Sophy se le quedó mirando boquiabierta. El corazón le latía a toda velocidad.
– ¿De verdad?
– El trato está hecho. -Las manazas de Ravenwood se movieron sobre las riendas del caballo, quien movió la cabeza en señal de alerta-. Nos casaremos lo antes posible. Su abuelo me espera mañana a las tres. Dígale que quiero arreglar todo mañana a esa hora. Dado que ambos hemos llegado a un acuerdo privado, espero que tenga el coraje de estar presente cuando yo llegue.
Sophy estaba desconcertada.
– Milord, no lo entiendo completamente. ¿Está seguro que desea casarse bajo mis términos?
Ravenwood sonrió, muy poco complacido. Sus ojos de esmeralda brillaron divertidos.
– La verdadera cuestión, Sophy, radica en cuánto tiempo lograrás mantener tus exigencias una vez que te enfrentes con la realidad de ser mi esposa.
– Milord, su palabra de honor -dijo ella-. Debo insistir en eso.
– Si fueras un hombre, te retaría a duelo por sólo dudar de ella. Por supuesto que tiene mi palabra de honor, señorita Dorring.
– Gracias, milord. ¿De verdad que no le molesta que gaste mi dinero como se me ocurra?
– Sophy, la suma de dinero que yo te daré trimestralmente probablemente será mayor a la que recibes en todo un año -dijo Ravenwood-. Siempre que pagues tus deudas con lo que yo te doy, no me importa qué hagas con el resto.
– Oh, entiendo… ¿Y qué hay de mis libros?
– Creo que podré manejar esas ideas locas que sacas de esos libros. Sin duda, en más de una ocasión me molestaré por eso, pero eso nos servirá como base para discutir ciertos temas, ¿eh? Dios sabe que las conversaciones de la mayoría de las mujeres son de lo más aburridas.
– Me encargaré de no aburrirlo, milord. Pero asegurémonos de que nos hemos entendido perfectamente. ¿No tratará de enterrarme todo el año en el campo?
– Te permitiré que me acompañes a Londres cuando sea conveniente, si eso es lo que realmente quieres.
– Es usted muy gentil, milord. Y… ¿qué hay de mi otra demanda?
– Ah, sí. Mi garantía de que no te, eh… forzaré. Creo que con eso tendremos que poner un límite de tiempo. Después de todo, mi principal objetivo en todo esto es la de asegurarme un heredero.
Al instante, Sophy se incomodó.
– ¿Un límite de tiempo?
– ¿Cuánto crees que te llevará acostumbrarte a verme?
– ¿Seis meses?
– No seas absurda, señorita Dorring.
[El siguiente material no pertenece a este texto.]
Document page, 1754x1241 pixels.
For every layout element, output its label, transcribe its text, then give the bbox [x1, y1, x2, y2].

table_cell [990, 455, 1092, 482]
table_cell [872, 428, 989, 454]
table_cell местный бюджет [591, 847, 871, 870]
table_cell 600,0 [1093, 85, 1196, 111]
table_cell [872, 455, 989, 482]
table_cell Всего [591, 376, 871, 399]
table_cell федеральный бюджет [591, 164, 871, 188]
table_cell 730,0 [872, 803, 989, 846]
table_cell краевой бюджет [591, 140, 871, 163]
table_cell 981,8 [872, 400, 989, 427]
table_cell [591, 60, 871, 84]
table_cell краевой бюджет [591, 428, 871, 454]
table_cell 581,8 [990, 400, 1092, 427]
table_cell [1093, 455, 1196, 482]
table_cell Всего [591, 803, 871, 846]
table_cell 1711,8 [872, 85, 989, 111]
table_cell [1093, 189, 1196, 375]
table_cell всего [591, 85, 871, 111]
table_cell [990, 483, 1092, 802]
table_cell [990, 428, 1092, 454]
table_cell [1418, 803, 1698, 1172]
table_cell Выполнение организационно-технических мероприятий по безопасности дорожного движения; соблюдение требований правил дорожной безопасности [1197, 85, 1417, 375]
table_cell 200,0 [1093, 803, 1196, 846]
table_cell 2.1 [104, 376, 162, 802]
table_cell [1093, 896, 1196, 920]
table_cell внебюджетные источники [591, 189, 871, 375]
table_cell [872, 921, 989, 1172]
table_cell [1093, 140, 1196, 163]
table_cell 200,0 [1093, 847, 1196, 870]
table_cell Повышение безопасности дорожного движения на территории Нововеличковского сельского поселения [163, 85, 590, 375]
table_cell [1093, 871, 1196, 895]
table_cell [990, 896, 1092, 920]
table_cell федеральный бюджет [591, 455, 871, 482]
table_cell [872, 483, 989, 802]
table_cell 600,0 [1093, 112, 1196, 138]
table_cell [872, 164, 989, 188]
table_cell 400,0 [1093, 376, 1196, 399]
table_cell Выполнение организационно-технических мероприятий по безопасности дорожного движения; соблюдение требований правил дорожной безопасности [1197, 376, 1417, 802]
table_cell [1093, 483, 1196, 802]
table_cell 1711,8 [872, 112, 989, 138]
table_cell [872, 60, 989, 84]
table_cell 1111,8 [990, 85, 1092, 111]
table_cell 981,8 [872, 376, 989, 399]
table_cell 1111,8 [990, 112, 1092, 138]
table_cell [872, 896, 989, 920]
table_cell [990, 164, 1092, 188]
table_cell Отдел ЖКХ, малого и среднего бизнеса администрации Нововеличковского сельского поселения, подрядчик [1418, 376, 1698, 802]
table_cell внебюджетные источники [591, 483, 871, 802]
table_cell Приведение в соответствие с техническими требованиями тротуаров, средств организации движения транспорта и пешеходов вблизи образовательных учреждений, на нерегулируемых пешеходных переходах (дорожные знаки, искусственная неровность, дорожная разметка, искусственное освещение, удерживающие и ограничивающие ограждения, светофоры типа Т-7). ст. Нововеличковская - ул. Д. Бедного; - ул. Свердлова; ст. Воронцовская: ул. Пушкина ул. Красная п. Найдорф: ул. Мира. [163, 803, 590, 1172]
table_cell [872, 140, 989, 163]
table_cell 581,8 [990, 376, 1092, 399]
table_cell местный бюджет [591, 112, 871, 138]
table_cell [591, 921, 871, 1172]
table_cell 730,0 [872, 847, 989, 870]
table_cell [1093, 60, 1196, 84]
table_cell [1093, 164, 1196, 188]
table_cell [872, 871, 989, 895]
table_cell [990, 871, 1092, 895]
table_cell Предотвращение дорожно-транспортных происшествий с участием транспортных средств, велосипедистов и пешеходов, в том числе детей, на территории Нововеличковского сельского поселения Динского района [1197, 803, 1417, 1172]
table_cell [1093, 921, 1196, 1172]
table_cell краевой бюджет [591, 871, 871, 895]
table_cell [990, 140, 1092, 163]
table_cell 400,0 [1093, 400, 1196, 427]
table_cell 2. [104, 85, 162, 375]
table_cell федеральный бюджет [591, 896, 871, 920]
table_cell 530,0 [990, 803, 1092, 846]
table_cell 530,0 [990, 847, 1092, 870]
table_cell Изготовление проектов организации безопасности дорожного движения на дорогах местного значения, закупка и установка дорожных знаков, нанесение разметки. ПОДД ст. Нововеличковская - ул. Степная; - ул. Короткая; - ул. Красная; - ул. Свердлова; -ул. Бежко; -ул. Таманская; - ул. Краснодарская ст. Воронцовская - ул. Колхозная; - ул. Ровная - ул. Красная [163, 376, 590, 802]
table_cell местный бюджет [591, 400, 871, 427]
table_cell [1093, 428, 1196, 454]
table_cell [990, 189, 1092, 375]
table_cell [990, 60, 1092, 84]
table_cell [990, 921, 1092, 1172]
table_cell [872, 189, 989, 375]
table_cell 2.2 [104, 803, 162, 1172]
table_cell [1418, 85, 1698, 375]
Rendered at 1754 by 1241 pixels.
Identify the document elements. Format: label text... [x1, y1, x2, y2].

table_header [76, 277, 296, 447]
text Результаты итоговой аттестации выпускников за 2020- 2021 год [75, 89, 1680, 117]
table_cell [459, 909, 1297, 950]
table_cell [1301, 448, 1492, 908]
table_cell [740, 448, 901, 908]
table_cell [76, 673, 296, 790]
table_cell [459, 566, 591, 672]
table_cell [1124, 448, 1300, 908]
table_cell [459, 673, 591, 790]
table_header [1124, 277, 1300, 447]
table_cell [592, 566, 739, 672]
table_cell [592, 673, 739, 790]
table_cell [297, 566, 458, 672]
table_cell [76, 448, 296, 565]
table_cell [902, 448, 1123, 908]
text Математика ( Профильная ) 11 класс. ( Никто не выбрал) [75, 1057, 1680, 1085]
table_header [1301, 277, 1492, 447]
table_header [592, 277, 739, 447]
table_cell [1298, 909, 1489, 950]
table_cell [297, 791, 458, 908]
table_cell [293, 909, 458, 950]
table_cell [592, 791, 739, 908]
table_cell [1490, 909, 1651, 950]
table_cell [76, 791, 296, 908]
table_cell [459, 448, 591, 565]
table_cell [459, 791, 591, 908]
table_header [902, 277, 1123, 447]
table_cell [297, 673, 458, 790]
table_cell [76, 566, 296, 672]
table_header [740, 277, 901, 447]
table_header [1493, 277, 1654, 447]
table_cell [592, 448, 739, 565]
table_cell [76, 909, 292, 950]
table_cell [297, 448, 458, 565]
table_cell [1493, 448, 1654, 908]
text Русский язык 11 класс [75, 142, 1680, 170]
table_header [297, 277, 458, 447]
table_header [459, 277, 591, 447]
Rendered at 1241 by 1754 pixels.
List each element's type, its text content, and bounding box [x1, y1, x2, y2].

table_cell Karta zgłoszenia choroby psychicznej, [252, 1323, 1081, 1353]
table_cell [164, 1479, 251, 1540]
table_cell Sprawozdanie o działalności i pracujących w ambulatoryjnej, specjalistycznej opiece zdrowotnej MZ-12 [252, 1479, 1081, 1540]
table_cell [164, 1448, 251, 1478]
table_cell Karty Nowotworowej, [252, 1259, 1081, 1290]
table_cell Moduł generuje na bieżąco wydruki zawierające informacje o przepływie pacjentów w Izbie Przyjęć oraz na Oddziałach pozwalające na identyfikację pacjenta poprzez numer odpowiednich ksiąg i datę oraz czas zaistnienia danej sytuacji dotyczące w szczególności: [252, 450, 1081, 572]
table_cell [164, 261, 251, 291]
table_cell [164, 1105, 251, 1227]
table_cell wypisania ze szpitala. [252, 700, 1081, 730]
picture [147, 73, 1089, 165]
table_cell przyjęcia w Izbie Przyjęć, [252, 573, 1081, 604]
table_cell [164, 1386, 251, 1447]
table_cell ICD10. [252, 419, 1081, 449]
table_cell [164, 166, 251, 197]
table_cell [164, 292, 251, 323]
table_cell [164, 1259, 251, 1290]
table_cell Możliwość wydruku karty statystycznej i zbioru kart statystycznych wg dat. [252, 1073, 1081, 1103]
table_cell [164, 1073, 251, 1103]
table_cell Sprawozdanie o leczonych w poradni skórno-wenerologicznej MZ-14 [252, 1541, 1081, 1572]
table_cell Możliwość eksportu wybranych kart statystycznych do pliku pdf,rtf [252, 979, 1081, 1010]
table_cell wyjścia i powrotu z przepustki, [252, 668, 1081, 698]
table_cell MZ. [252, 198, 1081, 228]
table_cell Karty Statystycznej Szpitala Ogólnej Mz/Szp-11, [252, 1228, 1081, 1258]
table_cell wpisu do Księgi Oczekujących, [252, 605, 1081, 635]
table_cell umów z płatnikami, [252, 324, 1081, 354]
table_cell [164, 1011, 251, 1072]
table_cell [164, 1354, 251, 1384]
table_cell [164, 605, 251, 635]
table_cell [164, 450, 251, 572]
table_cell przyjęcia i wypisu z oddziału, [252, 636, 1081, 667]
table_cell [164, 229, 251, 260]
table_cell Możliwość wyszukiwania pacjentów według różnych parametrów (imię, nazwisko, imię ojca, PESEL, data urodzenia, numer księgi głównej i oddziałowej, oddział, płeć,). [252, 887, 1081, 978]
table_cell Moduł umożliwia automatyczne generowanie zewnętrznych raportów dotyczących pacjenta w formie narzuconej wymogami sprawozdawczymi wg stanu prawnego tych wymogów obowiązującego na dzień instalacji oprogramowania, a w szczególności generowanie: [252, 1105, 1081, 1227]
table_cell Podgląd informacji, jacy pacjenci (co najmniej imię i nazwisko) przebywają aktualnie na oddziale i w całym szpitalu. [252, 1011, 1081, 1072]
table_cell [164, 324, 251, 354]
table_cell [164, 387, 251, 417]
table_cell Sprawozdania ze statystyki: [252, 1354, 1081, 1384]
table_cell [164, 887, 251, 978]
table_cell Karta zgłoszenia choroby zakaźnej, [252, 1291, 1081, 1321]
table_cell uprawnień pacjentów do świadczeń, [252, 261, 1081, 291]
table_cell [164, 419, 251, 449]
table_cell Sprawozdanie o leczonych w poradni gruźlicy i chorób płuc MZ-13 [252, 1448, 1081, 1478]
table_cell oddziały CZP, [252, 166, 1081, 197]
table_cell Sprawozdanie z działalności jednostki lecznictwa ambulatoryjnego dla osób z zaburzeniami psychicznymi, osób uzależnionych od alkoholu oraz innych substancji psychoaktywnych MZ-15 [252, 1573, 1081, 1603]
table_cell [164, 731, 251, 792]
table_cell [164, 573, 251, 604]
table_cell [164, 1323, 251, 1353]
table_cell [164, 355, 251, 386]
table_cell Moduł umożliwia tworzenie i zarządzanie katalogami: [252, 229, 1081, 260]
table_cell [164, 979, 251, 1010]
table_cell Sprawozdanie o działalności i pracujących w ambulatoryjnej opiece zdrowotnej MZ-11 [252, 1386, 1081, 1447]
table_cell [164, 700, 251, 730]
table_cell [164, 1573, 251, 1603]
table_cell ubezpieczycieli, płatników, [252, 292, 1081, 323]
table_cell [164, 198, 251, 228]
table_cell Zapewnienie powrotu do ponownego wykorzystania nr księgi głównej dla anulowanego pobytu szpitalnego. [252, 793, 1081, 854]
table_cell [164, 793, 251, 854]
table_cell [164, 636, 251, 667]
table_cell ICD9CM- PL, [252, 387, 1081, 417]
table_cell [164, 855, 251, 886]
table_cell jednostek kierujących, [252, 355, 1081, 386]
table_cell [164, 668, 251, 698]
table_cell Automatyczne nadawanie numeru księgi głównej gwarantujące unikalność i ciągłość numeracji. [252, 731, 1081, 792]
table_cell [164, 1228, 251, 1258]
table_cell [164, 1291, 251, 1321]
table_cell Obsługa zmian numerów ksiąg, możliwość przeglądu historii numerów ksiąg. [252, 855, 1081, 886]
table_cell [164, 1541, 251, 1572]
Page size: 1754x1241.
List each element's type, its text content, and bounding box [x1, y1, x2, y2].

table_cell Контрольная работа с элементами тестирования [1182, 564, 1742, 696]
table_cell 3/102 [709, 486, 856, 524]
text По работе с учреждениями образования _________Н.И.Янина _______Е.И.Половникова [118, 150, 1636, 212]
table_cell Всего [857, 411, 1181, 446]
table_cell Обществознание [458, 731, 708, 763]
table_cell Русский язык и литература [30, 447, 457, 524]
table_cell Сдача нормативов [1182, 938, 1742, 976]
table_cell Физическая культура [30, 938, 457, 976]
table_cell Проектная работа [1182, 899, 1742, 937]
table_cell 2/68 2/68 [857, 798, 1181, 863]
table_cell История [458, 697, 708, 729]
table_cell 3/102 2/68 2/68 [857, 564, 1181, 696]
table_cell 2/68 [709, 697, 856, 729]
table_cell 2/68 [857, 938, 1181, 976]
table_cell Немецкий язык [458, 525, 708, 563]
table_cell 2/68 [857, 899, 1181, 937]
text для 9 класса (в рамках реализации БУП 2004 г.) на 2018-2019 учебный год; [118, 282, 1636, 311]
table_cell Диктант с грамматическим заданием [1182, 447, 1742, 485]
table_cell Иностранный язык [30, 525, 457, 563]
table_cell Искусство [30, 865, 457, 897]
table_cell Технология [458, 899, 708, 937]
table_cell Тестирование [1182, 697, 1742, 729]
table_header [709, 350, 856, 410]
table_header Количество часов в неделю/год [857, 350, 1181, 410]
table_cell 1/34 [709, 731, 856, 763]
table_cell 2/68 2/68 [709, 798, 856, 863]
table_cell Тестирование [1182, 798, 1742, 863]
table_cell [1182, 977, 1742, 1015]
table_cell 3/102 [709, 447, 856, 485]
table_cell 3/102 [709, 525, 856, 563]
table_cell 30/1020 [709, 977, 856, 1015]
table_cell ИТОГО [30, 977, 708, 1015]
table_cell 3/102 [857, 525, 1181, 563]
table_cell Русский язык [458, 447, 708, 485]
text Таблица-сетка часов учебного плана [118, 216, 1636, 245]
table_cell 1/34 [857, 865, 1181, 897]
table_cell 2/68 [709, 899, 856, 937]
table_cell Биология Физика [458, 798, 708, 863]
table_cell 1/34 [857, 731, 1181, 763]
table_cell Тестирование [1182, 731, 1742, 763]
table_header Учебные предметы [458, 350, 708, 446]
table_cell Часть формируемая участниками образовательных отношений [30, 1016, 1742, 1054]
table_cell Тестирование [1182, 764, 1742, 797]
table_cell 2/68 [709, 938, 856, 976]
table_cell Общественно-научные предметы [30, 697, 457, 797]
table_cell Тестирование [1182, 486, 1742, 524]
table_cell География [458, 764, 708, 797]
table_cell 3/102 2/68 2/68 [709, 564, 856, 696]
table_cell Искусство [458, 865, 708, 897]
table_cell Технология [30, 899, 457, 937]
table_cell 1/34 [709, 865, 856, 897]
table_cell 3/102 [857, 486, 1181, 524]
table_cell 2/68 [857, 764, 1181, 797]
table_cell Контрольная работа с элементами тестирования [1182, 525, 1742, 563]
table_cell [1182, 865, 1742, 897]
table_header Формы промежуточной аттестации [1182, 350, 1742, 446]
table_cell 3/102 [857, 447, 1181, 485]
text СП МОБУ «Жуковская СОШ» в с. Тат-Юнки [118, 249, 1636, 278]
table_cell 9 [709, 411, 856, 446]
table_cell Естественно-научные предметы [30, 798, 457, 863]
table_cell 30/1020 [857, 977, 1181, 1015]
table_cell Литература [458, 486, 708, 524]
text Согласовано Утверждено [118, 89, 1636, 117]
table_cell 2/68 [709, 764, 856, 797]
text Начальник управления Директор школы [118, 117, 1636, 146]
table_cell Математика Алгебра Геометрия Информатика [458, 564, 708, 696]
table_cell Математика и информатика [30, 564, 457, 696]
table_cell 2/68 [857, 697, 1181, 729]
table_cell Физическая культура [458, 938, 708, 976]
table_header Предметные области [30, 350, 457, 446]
Ni sueñes con que esperaré seis meses para reclamar mis derechos.
– ¿Tres meses?
Julián aparentemente estuvo a punto de rechazar la contraoferta, pero se arrepintió a último momento.
– Muy bien. Tres meses. ¿Ves cuan indulgente soy?
– Su generosidad me desborda, milord.
– Es normal. Te desafío a que encuentres otro hombre capaz de aceptar estos tres meses para requerir que su esposa cumpla con sus obligaciones conyugales.
– Tiene razón, milord. Dudo que pudiera encontrar a otro hombre tan flexible como usted en este tema de matrimonio. Discúlpeme, pero mi curiosidad me traiciona. ¿Por qué ha aceptado tan fácilmente?
– Porque al final de cuentas, mi querida señorita Dorring, obtendré exactamente lo que quiero de este matrimonio. Que tengas un buen día. Te veré mañana a las tres.
Ángel respondió de inmediato a la presión que Ravenwood ejerció con sus muslos. El azabache hizo un círculo cerrado y salió al galope por entre los árboles.
Sophy se quedó sentada como estaba, mientras Bailarín se agachaba a comer un poco de pasto. El movimiento del caballo la hizo volver a la realidad.
– A casa. Bailarín. Estoy segura de que, a estas horas, mis abuelos estarán al borde de la histeria o en un estado de total depresión. Lo menos que puedo hacer es informarles que acabo de salvar la situación.
Pero mientras regresaba tranquilamente a Chesley Court un viejo dicho se le cruzó por la mente: «El que pacta con el diablo…».